The law also capped insulin at $35 per month for Medicare recipients, as well as a yearly $2,000 limit of on senior prescription medications — which together, Biden said, will save individuals hundreds of dollars each year on average while also reducing the federal deficit by up to $160 billion.
“The Democrats may chalk this up as a win for their side, but it’s a big loss for the American people,” Brown told the Indy in 2023. “More regulations and more government control only lead to less innovation and fewer new drugs and therapies being available to the public — so regulations actually reduce access for Nevadans and Americans.”
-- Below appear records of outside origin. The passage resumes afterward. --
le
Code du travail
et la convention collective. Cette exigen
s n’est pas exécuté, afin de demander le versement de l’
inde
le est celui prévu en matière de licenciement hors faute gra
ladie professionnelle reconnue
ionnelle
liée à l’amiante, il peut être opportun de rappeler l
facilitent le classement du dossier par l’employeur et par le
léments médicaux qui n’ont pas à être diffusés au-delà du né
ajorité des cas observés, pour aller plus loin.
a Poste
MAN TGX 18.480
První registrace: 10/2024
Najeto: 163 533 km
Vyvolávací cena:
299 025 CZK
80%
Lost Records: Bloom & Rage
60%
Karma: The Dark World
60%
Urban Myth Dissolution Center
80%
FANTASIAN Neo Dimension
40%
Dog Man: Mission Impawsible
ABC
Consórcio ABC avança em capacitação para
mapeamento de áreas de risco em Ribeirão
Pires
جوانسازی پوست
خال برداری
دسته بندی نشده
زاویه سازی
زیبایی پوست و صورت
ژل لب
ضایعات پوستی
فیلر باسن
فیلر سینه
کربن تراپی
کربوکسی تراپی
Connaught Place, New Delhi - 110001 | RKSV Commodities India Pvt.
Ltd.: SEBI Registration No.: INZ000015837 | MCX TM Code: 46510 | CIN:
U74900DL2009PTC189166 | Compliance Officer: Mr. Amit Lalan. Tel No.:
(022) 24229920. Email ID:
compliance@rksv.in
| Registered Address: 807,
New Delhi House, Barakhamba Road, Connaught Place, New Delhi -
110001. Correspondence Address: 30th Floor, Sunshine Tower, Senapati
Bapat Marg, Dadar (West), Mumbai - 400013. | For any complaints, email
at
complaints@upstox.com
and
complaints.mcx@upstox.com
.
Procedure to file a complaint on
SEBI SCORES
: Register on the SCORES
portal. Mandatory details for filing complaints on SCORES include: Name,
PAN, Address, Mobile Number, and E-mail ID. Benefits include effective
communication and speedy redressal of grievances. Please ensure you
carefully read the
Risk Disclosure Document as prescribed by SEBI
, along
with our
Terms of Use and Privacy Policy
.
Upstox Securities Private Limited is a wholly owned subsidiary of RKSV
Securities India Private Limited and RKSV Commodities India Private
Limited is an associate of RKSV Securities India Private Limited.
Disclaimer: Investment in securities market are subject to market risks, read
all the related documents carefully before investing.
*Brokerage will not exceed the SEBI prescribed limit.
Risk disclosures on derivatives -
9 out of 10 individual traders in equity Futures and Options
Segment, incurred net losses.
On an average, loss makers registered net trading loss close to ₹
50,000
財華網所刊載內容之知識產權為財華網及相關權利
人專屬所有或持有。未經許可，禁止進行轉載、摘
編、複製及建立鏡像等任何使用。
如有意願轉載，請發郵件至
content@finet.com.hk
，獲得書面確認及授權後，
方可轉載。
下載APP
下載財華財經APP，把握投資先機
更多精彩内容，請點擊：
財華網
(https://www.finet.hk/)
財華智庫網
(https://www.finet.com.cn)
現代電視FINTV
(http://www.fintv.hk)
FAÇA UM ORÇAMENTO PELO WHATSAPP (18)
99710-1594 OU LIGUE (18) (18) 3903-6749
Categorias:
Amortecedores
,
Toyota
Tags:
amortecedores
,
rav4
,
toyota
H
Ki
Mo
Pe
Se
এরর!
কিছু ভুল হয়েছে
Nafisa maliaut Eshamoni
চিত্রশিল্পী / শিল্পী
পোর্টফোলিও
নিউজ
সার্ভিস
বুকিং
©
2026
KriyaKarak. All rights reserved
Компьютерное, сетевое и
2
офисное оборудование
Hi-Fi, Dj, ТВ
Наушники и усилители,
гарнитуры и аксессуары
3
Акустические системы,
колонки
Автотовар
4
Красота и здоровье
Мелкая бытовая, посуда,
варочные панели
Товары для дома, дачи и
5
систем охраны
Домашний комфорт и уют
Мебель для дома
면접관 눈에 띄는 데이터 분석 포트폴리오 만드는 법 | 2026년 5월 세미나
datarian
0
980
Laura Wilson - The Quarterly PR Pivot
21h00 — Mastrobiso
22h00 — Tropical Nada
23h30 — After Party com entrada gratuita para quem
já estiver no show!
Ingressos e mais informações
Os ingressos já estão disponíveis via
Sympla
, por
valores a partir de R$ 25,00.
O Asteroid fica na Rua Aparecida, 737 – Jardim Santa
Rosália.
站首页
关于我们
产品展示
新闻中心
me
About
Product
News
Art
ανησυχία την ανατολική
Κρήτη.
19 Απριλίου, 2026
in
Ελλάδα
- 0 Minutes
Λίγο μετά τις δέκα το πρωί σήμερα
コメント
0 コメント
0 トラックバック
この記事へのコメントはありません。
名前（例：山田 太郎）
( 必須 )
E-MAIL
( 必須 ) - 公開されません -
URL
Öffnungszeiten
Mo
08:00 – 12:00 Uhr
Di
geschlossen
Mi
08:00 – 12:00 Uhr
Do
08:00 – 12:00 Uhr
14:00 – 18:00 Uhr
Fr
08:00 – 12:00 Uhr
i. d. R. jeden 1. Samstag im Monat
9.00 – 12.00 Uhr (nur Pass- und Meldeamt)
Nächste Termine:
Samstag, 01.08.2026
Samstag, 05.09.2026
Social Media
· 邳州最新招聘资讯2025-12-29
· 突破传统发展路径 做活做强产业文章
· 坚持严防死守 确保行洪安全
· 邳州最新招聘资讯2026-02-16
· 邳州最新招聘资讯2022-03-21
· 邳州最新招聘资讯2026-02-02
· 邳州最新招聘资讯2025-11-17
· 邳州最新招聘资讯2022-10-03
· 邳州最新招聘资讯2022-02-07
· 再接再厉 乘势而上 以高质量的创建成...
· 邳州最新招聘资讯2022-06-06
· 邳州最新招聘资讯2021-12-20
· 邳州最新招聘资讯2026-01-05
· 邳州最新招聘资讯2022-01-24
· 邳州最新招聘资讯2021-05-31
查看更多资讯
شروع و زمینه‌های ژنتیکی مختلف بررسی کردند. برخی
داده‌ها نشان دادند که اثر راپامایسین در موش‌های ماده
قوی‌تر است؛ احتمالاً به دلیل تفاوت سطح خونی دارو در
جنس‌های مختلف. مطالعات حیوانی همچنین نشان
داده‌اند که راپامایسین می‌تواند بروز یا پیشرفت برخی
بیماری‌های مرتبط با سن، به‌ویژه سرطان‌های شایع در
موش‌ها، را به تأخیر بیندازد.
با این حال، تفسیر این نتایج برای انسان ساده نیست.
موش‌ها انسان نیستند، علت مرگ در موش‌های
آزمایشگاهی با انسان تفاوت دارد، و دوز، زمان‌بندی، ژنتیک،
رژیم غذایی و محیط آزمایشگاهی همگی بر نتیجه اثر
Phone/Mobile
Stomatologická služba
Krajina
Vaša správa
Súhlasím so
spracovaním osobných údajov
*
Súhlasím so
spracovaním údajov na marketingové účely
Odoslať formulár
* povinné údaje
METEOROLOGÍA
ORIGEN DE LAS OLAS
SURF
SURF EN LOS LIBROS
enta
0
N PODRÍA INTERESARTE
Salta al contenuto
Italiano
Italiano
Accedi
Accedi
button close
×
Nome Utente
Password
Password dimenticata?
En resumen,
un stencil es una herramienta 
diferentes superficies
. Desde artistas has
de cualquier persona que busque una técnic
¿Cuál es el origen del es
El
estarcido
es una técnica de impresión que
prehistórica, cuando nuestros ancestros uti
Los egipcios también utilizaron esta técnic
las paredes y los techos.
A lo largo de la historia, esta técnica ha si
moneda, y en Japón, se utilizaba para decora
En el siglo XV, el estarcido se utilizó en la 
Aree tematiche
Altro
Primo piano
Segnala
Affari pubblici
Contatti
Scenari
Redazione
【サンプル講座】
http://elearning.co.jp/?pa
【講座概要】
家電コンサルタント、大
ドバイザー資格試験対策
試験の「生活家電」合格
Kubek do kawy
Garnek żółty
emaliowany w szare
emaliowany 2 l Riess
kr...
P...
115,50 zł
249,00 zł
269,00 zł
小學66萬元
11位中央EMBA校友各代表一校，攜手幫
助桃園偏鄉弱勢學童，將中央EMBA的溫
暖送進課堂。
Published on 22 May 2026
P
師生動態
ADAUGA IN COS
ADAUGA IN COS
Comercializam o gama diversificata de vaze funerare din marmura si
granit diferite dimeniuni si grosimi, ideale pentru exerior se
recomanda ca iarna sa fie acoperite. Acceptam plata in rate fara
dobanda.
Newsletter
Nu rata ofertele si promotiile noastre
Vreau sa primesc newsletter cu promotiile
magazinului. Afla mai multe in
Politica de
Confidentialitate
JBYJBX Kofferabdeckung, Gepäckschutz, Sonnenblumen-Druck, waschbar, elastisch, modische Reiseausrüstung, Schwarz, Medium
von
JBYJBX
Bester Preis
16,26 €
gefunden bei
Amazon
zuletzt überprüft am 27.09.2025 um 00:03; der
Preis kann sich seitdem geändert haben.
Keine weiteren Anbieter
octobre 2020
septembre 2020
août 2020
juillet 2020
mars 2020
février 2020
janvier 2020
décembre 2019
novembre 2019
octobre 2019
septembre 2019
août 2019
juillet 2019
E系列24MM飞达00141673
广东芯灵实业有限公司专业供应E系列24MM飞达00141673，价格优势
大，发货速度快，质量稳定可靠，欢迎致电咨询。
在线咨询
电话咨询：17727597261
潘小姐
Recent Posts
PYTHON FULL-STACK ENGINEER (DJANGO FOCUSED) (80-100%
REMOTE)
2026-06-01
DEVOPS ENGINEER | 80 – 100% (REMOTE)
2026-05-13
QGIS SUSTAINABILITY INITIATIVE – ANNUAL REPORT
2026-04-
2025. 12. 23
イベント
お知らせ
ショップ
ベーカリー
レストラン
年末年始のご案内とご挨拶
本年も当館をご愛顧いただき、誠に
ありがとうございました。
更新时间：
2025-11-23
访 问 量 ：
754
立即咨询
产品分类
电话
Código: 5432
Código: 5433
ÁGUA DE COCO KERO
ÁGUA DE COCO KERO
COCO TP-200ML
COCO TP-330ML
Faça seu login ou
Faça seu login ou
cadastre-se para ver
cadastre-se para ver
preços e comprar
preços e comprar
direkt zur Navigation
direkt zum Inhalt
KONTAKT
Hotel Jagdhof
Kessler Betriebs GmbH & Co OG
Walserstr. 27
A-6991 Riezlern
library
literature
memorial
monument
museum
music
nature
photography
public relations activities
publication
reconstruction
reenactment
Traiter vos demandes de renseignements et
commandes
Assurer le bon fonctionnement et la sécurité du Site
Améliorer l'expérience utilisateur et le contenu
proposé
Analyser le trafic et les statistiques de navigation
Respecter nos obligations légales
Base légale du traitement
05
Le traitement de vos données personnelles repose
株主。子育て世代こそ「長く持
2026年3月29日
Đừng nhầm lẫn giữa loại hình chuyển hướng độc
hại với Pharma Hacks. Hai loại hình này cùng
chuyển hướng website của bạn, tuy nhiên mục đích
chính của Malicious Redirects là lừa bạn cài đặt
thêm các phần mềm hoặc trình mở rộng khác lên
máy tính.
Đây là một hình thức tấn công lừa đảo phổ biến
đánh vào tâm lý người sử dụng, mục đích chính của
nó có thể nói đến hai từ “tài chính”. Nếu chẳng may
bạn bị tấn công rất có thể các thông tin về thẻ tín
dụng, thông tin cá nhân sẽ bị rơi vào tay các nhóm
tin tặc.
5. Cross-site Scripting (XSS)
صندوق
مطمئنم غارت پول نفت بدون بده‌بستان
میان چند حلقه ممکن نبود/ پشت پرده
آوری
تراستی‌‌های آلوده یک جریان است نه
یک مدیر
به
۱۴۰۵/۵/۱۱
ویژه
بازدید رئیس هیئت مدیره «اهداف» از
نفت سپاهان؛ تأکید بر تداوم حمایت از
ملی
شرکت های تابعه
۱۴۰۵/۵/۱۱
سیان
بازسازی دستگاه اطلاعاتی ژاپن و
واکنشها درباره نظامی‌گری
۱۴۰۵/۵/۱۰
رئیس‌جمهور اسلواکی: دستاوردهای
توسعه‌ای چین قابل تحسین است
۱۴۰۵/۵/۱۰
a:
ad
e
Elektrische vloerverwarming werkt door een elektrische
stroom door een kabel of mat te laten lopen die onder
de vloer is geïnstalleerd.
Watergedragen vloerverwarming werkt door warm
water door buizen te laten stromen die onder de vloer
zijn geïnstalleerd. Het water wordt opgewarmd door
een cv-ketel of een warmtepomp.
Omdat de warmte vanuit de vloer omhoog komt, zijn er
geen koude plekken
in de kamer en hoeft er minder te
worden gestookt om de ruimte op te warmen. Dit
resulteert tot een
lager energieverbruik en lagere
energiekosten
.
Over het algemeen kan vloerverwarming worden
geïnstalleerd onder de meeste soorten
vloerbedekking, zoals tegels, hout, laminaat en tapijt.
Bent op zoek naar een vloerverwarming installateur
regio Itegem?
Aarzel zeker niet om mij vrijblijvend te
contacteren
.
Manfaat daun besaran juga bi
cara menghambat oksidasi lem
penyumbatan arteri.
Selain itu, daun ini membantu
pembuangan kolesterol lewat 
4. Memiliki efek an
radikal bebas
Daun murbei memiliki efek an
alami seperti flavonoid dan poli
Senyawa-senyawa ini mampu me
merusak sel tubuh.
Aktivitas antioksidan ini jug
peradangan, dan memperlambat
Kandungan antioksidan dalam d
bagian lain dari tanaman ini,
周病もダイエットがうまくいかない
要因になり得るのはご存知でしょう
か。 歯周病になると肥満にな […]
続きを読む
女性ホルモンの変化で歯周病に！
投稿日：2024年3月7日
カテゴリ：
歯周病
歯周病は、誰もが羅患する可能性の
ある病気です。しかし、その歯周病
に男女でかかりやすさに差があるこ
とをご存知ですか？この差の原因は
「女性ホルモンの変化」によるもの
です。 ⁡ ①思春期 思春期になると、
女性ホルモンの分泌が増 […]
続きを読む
Brown’s stance contrasts sharply with that of Rosen, who in 2017 voted against Republican attempts to appeal the ACA while serving as a representative in the US House and was among the key votes in support of the IRA’s passage as a senator in 2022.
“This new law will usher in a new era of increased access to and affordability of lifesaving prescription medication for Nevada seniors, and because private insurance often follows Medicare, the new negotiation authority included in the bill could end up lowering prescription drug costs not only for seniors but for all families,” Rosen said during a 2022 event, shortly after the IRA was signed into law.
Rosen also fought to include funding for a new veterans’ hospital in Reno in last year’s budget. Rosen has further joined Democratic colleagues in advancing proposals to codify access to abortion and birth control at the federal level, and has pushed for expanding healthcare access in the mostly rural swaths of northern Nevada as well.
Repealing the ACA through Congress would likely require Republican majorities in the House and Senate, but any meaningful change to the program through executive action or otherwise could affect nearly half-a-million people in Nevada.